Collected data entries
:::::

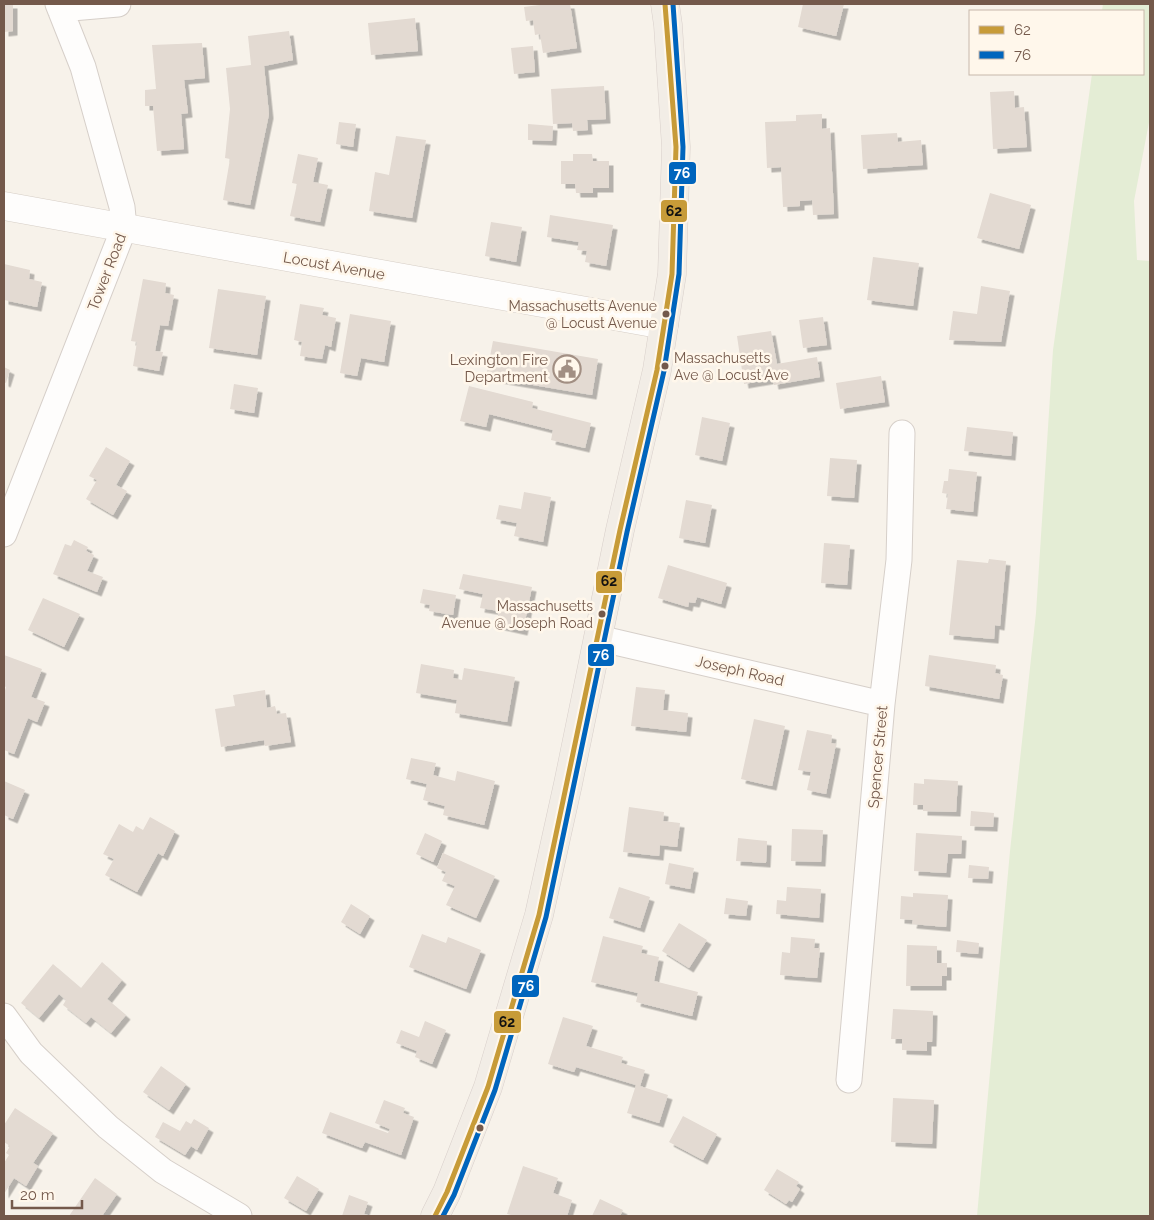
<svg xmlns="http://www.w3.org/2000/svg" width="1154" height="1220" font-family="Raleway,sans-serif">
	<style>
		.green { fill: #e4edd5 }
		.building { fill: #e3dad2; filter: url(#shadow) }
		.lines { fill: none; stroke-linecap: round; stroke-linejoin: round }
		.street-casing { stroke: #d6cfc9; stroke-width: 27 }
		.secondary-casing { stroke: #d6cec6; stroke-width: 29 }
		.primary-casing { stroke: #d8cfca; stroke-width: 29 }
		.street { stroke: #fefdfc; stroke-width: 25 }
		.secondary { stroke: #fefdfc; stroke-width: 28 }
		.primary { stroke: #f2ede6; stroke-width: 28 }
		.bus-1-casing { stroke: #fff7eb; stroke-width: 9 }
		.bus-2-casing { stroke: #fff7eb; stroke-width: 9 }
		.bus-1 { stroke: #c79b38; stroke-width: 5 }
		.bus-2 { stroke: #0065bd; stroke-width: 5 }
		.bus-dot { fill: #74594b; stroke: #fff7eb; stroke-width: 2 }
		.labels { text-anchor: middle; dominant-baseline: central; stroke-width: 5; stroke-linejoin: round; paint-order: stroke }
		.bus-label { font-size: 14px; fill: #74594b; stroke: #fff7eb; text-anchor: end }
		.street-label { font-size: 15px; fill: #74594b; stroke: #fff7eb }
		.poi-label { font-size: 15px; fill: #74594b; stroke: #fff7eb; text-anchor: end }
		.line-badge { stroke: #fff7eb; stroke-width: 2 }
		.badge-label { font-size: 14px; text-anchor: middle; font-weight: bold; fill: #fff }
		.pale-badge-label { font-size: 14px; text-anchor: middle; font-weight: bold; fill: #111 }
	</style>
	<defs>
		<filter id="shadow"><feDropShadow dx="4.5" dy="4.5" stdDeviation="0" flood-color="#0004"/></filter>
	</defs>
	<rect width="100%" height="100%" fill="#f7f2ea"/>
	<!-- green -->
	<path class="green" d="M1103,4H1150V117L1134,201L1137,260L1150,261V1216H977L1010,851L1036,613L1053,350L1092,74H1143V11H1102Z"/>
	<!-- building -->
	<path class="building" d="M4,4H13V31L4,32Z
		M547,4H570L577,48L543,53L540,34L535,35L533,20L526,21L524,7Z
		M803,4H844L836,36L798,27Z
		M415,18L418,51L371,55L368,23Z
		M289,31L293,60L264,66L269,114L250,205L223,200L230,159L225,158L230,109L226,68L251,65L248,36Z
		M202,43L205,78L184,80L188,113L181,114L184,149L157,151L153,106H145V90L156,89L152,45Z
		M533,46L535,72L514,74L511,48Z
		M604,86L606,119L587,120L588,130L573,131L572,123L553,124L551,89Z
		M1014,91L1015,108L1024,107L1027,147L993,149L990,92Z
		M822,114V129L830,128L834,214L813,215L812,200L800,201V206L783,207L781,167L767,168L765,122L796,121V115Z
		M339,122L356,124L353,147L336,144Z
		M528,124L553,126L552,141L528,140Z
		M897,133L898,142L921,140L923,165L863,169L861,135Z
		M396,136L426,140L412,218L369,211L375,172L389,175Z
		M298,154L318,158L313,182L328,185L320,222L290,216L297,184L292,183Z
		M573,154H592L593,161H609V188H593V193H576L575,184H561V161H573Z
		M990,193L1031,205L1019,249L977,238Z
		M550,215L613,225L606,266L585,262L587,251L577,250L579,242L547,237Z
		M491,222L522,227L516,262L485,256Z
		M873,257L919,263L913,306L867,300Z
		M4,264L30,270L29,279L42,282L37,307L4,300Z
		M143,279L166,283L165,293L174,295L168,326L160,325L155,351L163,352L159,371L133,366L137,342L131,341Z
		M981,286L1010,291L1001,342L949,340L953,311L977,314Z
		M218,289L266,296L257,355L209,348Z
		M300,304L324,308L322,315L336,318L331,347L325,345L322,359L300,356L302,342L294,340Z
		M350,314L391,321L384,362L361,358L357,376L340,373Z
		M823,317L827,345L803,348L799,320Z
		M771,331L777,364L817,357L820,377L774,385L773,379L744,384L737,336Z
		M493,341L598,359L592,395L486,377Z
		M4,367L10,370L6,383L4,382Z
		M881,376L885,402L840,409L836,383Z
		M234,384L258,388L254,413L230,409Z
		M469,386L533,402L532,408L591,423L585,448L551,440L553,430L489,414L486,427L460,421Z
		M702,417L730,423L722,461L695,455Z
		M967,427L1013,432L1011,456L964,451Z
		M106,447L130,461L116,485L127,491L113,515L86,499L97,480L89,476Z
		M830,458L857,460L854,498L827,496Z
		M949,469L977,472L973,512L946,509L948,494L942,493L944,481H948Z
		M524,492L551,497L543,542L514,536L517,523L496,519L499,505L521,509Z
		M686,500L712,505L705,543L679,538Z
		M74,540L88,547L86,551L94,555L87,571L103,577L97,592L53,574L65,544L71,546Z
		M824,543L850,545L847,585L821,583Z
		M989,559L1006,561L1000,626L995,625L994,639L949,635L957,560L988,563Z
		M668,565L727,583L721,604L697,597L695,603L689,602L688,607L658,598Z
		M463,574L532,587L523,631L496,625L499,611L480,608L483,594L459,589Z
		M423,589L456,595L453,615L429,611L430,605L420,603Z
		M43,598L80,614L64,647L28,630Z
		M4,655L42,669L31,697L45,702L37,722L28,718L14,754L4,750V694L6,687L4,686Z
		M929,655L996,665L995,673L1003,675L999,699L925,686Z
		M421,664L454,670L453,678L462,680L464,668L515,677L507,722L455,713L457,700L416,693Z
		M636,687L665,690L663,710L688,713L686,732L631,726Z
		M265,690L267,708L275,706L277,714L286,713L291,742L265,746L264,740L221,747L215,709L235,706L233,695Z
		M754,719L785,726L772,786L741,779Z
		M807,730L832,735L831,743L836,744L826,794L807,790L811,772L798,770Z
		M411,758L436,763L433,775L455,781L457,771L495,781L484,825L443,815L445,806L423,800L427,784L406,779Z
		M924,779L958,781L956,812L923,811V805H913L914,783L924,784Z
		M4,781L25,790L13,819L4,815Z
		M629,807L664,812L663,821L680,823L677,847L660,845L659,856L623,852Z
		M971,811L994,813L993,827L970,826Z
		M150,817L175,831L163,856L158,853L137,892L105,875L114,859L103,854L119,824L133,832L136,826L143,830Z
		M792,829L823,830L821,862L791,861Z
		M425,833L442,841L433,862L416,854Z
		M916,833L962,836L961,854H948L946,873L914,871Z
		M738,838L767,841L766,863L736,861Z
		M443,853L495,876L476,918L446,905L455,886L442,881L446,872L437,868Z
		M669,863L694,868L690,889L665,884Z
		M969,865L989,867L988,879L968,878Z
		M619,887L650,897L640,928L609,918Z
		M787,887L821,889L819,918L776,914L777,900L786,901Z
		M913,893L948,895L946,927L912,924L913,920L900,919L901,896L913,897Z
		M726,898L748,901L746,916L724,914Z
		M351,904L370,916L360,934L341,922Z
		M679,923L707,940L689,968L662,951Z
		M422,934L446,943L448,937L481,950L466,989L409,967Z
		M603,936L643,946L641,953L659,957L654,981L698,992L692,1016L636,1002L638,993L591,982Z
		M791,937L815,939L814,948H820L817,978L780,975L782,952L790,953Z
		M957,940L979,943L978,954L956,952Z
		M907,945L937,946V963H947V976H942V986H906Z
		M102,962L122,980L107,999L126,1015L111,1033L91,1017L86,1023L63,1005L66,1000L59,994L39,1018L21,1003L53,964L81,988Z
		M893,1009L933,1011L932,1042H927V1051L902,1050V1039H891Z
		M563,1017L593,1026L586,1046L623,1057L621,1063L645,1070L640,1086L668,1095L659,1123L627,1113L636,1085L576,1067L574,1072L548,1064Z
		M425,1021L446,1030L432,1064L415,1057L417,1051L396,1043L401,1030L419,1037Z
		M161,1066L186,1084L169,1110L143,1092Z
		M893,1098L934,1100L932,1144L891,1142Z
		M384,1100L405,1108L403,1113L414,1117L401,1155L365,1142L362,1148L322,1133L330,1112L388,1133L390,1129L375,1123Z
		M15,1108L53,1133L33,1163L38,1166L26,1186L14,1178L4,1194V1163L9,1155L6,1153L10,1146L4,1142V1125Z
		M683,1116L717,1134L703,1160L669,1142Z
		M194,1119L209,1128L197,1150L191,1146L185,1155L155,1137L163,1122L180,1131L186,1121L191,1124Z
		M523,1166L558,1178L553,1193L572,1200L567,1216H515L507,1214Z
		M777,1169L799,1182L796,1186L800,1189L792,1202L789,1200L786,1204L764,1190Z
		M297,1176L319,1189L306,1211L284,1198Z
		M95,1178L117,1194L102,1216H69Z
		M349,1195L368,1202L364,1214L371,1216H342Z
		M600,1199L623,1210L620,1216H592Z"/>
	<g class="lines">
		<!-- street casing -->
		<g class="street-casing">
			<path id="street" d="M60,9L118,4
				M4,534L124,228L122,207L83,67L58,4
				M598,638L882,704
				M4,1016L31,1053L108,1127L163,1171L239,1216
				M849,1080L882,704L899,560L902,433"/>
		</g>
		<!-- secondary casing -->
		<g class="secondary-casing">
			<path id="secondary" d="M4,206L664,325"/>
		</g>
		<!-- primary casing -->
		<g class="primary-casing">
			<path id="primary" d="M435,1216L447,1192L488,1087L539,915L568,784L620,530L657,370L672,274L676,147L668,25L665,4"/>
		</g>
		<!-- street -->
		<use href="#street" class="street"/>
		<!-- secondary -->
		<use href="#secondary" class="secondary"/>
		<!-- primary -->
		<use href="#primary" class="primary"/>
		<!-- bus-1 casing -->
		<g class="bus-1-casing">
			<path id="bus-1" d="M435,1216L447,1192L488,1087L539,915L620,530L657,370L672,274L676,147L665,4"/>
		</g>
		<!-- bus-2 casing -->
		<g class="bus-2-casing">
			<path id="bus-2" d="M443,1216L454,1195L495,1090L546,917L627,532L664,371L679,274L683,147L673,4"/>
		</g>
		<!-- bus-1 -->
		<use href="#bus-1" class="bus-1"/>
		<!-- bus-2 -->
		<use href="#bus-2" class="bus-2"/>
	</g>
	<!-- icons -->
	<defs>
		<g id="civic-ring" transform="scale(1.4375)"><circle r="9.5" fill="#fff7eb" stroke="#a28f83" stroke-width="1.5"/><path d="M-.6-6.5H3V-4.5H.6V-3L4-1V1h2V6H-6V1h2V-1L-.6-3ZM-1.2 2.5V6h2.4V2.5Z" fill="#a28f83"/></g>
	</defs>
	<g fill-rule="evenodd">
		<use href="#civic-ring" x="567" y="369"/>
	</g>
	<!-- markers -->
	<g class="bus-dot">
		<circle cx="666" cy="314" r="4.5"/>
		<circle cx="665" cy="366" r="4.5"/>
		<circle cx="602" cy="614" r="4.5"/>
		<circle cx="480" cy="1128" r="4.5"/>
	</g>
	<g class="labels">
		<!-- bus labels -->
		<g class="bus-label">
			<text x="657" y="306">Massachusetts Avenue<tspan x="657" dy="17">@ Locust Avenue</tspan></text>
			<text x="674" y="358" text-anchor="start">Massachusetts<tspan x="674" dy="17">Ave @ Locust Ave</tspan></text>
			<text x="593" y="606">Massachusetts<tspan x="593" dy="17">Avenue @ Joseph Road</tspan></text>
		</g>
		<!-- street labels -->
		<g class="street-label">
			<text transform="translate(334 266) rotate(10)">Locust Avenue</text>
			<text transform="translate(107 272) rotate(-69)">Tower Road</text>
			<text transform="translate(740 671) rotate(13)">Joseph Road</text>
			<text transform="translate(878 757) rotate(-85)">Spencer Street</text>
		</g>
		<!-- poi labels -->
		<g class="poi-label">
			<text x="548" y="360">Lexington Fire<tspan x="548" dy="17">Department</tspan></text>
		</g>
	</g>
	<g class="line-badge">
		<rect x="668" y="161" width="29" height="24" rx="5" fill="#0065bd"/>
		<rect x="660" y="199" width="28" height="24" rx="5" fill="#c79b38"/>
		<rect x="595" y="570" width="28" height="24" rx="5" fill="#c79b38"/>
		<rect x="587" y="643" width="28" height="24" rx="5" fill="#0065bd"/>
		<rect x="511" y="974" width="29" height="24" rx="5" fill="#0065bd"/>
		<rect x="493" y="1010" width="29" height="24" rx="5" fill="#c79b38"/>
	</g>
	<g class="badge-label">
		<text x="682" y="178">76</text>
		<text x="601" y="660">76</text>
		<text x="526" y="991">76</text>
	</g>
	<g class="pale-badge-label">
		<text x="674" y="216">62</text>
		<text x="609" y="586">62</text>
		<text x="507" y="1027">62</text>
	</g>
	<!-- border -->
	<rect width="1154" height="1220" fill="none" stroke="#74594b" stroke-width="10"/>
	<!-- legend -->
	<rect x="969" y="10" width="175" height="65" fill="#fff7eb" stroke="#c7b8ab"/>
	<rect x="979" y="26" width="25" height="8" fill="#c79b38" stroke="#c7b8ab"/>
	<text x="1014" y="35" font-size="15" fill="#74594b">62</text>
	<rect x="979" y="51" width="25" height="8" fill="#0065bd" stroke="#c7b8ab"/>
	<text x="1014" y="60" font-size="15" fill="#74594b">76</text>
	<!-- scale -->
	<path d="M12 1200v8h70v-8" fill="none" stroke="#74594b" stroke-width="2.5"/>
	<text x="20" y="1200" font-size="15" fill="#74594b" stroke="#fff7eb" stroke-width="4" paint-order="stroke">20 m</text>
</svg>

:::::

- **ABOUT THIS TASK**: Wherever a line above includes the string "lines", count it; give only the final tally.

- **RESULT OF THIS TASK**: 2